----- Trecho para ler

Tatuagem: uma história antiga e pouco conhecida

Tatuagem: uma história antiga e pouco conhecida

Por milhares de anos, homens e mulheres marcaram seus corpos com tatuagens. Esses desenhos permanentes – simples ou elaborados, mas sempre pessoais – serviram como amuletos, símbolos de status, declarações de amor, sinais de crenças religiosas, adornos e até mesmo como sinais para marcar criminosos ou prisioneiros, como os números que marcavam os braços dos internos do campo de concentração de Auschwitz durante o nazismo.

CONTEÚDO

O que é tatuagem? Qual a origem dessa palavra?

A tatuagem é uma marca permanente feita na pele humana pela aplicação de pigmentos, tinta ou matéria corante por meio de agulhas ou pontas afiadas.

Por ser permanente, a tatuagem é uma forma de modificação corporal feita na camada da derme da pele.

A palavra é de origem polinésia e chegou ao Ocidente no século XVIII levada pela expedição britânica de James Cook. Ao passar pelo Taiti e Samoa, em 1769, Cook ficou impressionado com os corpos tatuados dos nativos que chamavam essa prática de “tatatau” ou “tatau”, que significa bater ou golpear, originando o termo tattoo, em inglês.

----------
----- Registros de entrada

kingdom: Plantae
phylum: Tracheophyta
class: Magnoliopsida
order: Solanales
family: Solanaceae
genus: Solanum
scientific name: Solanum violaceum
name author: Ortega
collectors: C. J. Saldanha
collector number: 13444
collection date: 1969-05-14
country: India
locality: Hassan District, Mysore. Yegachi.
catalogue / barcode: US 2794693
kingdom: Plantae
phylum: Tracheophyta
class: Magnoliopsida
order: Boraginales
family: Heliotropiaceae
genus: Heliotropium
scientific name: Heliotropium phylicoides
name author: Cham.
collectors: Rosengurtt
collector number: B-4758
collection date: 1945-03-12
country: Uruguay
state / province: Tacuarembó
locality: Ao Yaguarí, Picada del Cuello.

----------

Tarefas do exercício.
1. Responda com base no trecho sobre tatuagem:
(a) Em qual camada da pele a tatuagem é feita?
(b) Em que ano Cook passou pelo Taiti e por Samoa?
(c) O que significa a palavra "tatau"?
2. Transcreva sem nenhuma mudança o trecho dos registros que vai da linha que contém "family: Heliotropiaceae" até o fim dos registros, incluindo essa primeira linha.

Respostas das tarefas.
1.
(a) Na derme.
(b) Em 1769.
(c) Bater ou golpear.

2.
family: Heliotropiaceae
genus: Heliotropium
scientific name: Heliotropium phylicoides
name author: Cham.
collectors: Rosengurtt
collector number: B-4758
collection date: 1945-03-12
country: Uruguay
state / province: Tacuarembó
locality: Ao Yaguarí, Picada del Cuello.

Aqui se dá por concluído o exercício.